▸ Exercise data

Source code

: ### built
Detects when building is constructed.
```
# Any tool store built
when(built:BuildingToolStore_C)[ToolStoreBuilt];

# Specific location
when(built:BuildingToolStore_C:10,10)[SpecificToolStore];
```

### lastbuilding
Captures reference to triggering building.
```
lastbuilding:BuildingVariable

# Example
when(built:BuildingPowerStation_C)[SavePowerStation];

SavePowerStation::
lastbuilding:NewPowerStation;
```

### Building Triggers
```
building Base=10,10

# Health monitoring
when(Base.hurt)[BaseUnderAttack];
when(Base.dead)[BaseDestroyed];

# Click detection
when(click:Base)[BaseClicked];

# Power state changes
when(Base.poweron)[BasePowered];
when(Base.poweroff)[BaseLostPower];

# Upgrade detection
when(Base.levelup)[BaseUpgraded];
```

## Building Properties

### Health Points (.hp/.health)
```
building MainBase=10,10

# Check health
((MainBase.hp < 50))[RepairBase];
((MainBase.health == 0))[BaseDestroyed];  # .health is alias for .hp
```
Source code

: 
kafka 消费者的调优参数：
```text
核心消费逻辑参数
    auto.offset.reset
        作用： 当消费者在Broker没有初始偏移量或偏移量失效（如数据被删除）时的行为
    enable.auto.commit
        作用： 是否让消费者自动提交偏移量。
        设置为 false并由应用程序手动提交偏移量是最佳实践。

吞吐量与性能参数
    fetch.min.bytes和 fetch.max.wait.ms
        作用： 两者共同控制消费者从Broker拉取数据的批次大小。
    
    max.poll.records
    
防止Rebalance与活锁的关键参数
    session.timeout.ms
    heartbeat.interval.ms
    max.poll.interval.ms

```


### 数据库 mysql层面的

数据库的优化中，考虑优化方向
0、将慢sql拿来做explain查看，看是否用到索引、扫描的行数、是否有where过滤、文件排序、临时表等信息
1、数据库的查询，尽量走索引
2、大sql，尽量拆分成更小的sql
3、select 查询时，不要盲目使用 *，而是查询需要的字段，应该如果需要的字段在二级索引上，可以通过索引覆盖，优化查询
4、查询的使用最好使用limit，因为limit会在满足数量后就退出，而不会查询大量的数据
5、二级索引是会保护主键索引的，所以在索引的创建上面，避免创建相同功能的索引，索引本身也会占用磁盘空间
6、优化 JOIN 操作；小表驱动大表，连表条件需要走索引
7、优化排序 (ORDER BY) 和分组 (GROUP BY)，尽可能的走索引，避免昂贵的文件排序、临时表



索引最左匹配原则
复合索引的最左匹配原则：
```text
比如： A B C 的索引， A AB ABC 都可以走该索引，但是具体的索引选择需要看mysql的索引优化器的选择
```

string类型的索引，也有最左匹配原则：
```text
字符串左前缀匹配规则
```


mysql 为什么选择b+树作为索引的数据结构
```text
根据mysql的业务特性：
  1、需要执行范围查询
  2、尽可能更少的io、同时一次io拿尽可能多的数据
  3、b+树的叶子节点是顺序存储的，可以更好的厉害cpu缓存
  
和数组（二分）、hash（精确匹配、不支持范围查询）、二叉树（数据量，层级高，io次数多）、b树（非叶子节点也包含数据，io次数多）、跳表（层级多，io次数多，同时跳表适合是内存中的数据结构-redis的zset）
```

▸ Task directions
Go through the entries and return each line where the word "BaseDestroyed" appears.

▸ Exercise output
when(Base.dead)[BaseDestroyed];
((MainBase.health == 0))[BaseDestroyed];  # .health is alias for .hp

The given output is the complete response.